Here is famous yacht designer Kurt Hughes, talking about the material he used in his tiny house, which is made of pink foam vac bagged to plywood, in the form of a lunar lander. He used fairly heavy ply, but I have used even 1/8" doorskins and the end result is massively strong.
https://youtu.be/PCoymiQ13s8?t=235Using a really thick material like pink foam you are not going to get all that much strength in rugged abusive situations, like boat building. He would use a structural foam in a boat hull. However, in materials where defining a space, stiffness, and in this case, insulation are at a premium, it is good enough.

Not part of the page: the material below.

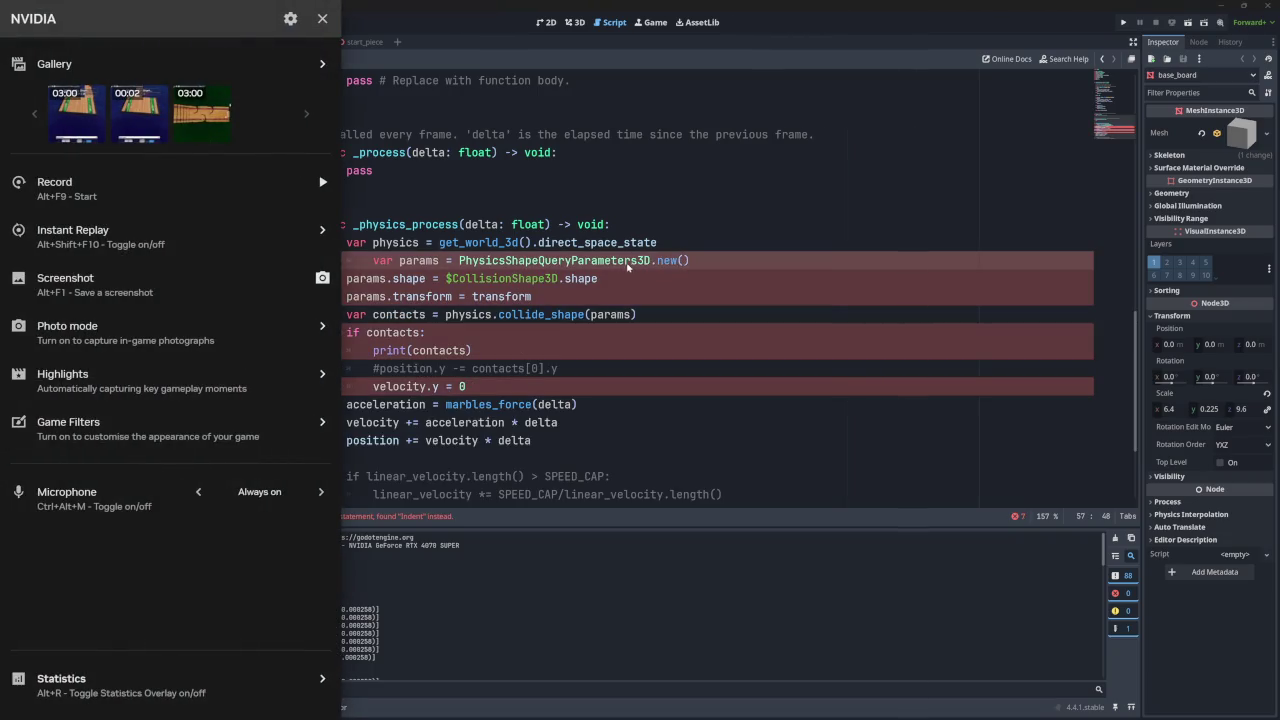
pyautogui.press('alt+z')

I think someone asked what the increase in strength would be with 3 layers vs 1. Strength is squared. So 3 squared in 9, and 1 squared, is one. So your strength increases 9 fold. Stiffness is a third order thing, the cube of 3 vs the cube of 1, so 27-1. From an engineering by the seat of the pants perspective, you can get deceived by materials of this type, as the stiffness rises faster than the strength, from the math. But with a foam one can really pile on the thickness. If it is overloaded (not too likely in the case of a teardrop shell, it will fail catastrophically. It seems fantastic because it is unreal in stiffness. Foam is an incredible material, but blue/pink foam is relatively weak. Stuff is so cheap in the US, it might be worth considering what some cheap structural foam like Carbon Foam might cost.